* [Activity] Below are entries to be transcribed exactly; exclude the pictures from the copy.

● ● ● ● ●

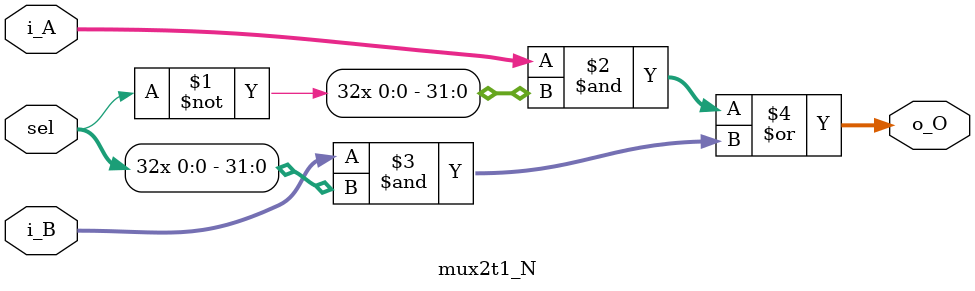
<source format=v>
module mux2t1_N
    #(parameter N = 32)
    (
        input [N-1:0] i_A,
        input [N-1:0] i_B,
        input sel,
        output [N-1:0] o_O
    );
    
    
    assign o_O = (i_A & {N{~sel}}) | (i_B & {N{sel}});

endmodule

</source>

● ● ● ● ●

* [Your solution]
<source format=v>
module mux2t1_N
    #(parameter N = 32)
    (
        input [N-1:0] i_A,
        input [N-1:0] i_B,
        input sel,
        output [N-1:0] o_O
    );
    
    
    assign o_O = (i_A & {N{~sel}}) | (i_B & {N{sel}});

endmodule

</source>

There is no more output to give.